▸ Problems to work on:
**1)** Quote the stretch of the radiation-induced cardiac disease extract from "The grading of" through "and graded accordingly.", copying it word for word.
**2)** Write what comes next in the text on radiation-induced cardiac disease, continuing from its last sentence.

▸ Extract provided:
Cardiac magnetic resonance (CMR) : CMR allows for the simultaneous analysis of functional and structural data, enabling detection of RICD involving the coronary arteries, the valves, and the myocardium, as well as the pericardium. Cine imaging allows assessment of ventricular volumes and regional wall motion abnormalities, whereas late gadolinium enhancement allows for visualization of scar and viable tissue as well as regional nonischemic fibrosis.
Cardiac catherization: Invasive catheterization allows for confirmation of findings seen in noninvasive imaging. Left-heart catheterization evaluates coronary artery stenosis severity and disease extent, whereas right-heart catheterization allows for calculation of intracardiac and pulmonary pressures.
Evaluation for pulmonary disease: Patients with RICD should also be evaluated for concurrent pulmonary disease via clinical evaluation, chest X-ray, pulmonary function tests, and dedicated high-resolution chest CT. This is because concurrent pulmonary disease is independently associated with reduced survival in RICD.
The grading of RICD can be performed with the use of Common Terminology Criteria for Adverse Events (CTCAE) version 5.0. This grading system is described in detail elsewhere in this book. Each component of RICD is analyzed individually and graded accordingly.
Mechanisms of Action
RICD occurs via differing mechanisms based on the sequelae in question. The major mediator of RICD is the formation of fibrosis in both acute and chronic settings, which can affect all cardiac tissues including the pericardium, the myocardium, the coronary arteries, and conductive tissue, as well as the great vessels.
Acute phase: In the acute phase, radiation to cardiac tissues results in acute inflammation via tumor necrosis factor (TNF), interleukin-1 (IL-1), IL-6, and IL-8 leading to vasodilation and vascular permeability. This results in neutrophil infiltration and the release of profibrotic cytokines such as platelet-derived growth factor (PDGF), transforming growth factor (TGF)-β, fibroblast growth factor (FGF), insulin-like growth factor (IGF), and connective tissue growth factor (CTGF). Subsequently, the coagulation cascade is initiated and degradation of the endothelial basement membrane begins, allowing for the clearance of injured tissue. The acute phase spans minutes to several days.

▸ Data section:
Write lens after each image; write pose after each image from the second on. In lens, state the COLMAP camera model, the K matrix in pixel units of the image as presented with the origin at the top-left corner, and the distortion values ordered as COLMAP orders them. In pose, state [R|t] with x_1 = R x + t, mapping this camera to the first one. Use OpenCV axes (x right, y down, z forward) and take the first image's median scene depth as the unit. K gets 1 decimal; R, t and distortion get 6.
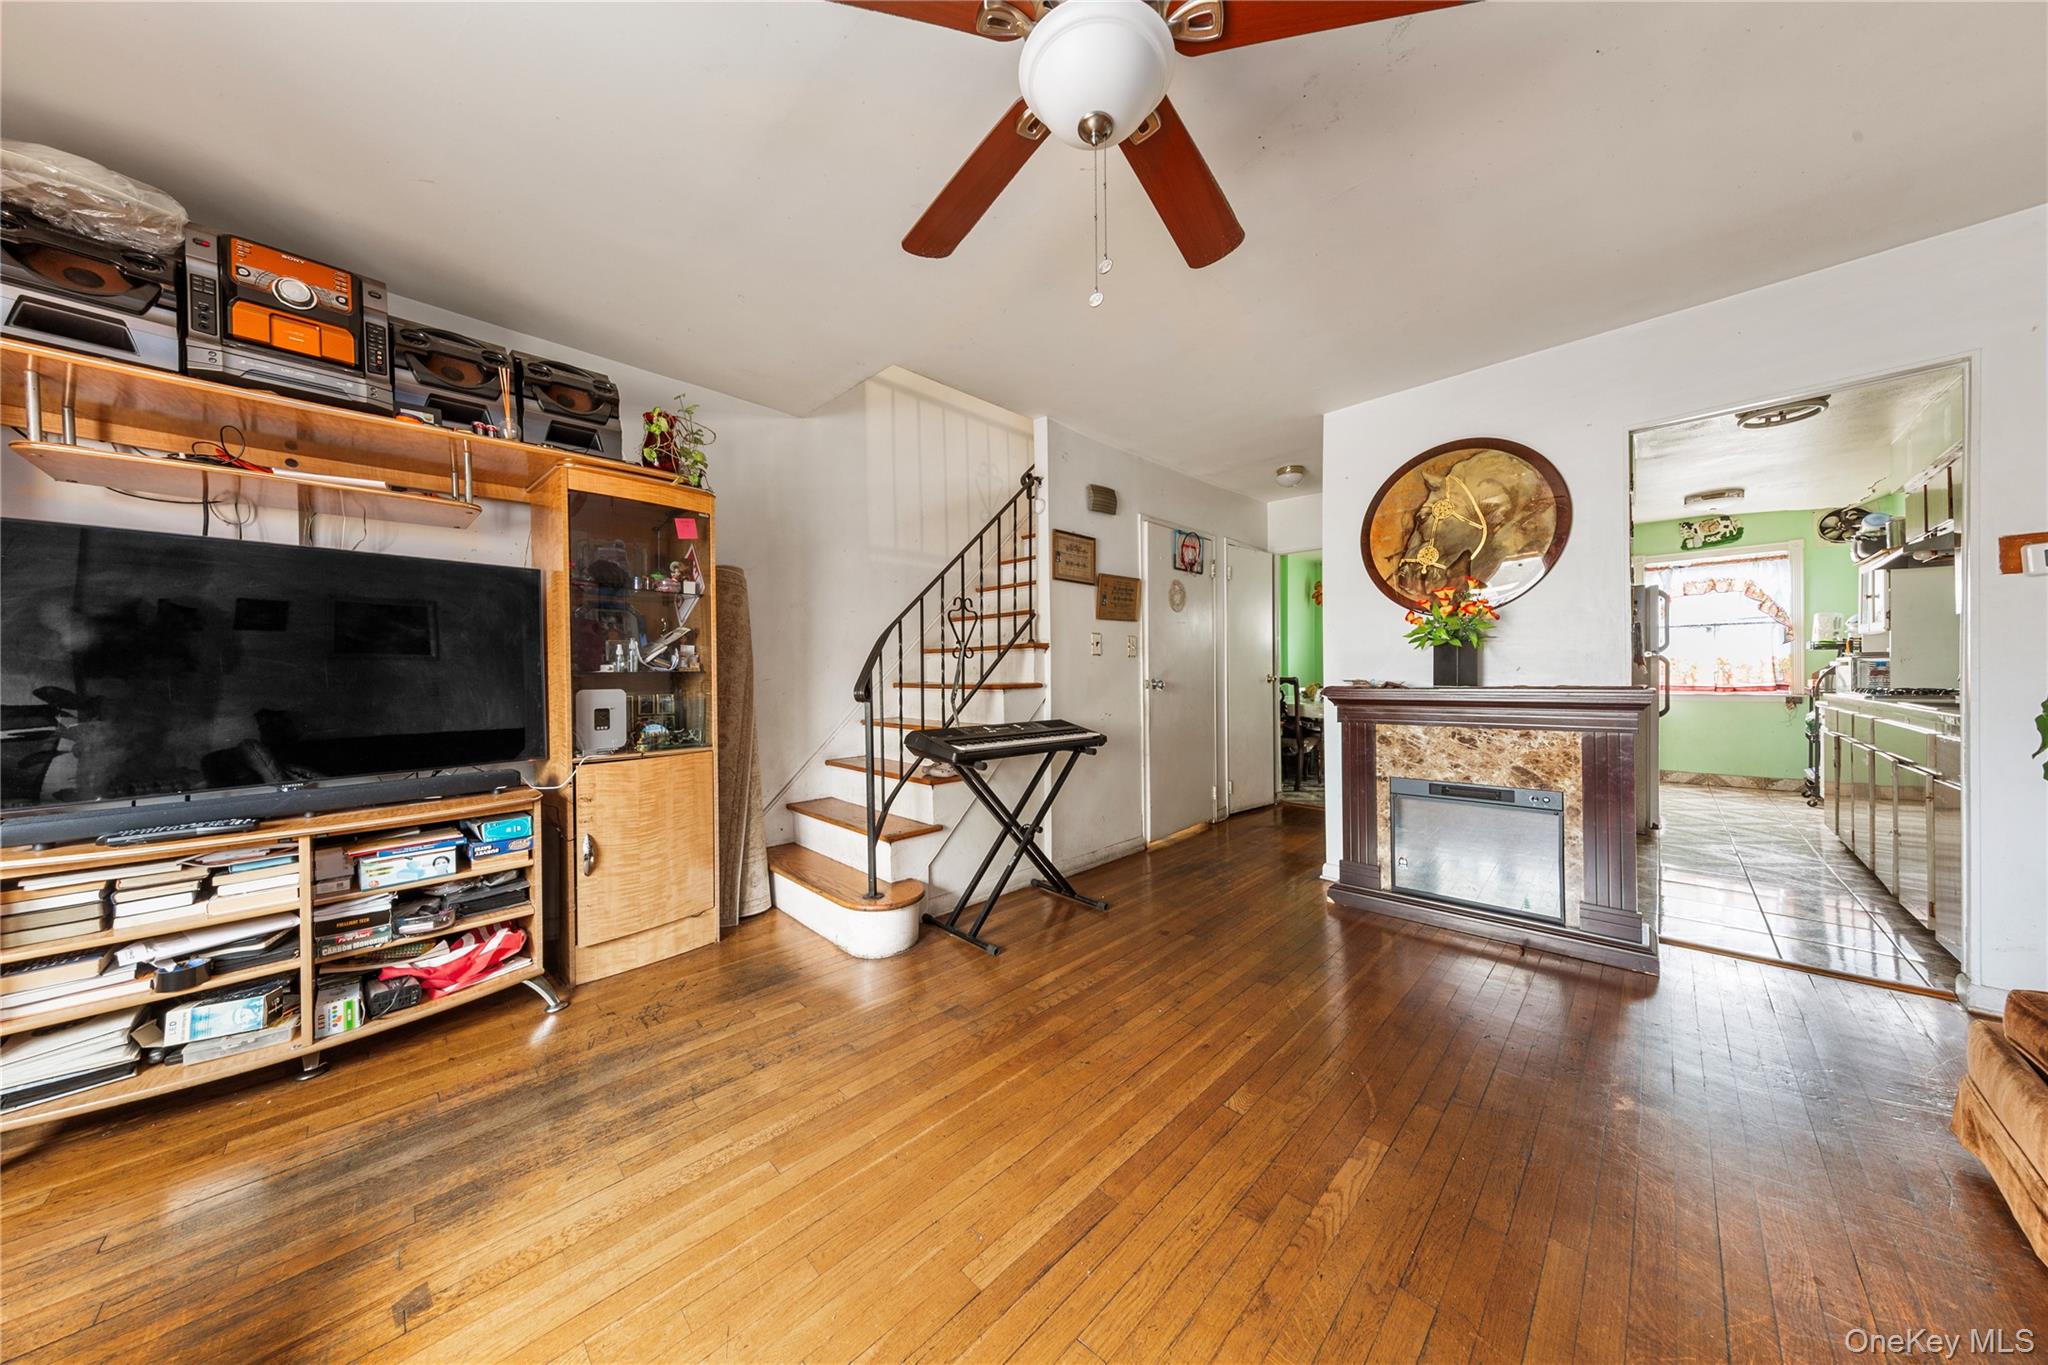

▸ Outputs for the tasks:
**1)**
The grading of RICD can be performed with the use of Common Terminology Criteria for Adverse Events (CTCAE) version 5.0. This grading system is described in detail elsewhere in this book. Each component of RICD is analyzed individually and graded accordingly.

**2)**
Late phase: In the late phase, radiation-induced upregulation of c-Myc, c-Jun, TGF-β, IL-4, and IL-13 lead to further development of fibrosis. , Radiation additionally can induce premature differentiation of fibroblasts, leading to the development of fibrocytes that in turn produce higher levels of collagen. This results in chronic collagen deposition within cardiac tissue leading to fibrotic scar tissue and reducing the heart’s elasticity and, eventually, function. In radiation-induced vascular disease, NF- κ β plays a large role by upregulating proinflammatory cytokines and adhesion molecules in the endothelium, leading to the recruitment of inflammatory cells to the site of vascular injury.
DNA damage response, chronic oxidative stress/hypoxia, epigenetic regulation, and telomere extension have also been found to be involved in the formation of radiation-induced fibrosis and RICD. , , Other chronic changes include microvascular injury and neovascularization, which affect conductive tissue and the pericardium, as well as atherosclerosis, which affects the coronary arteries as well as the great vessels. Table 29.2 describes the mechanisms related to various components of RICD.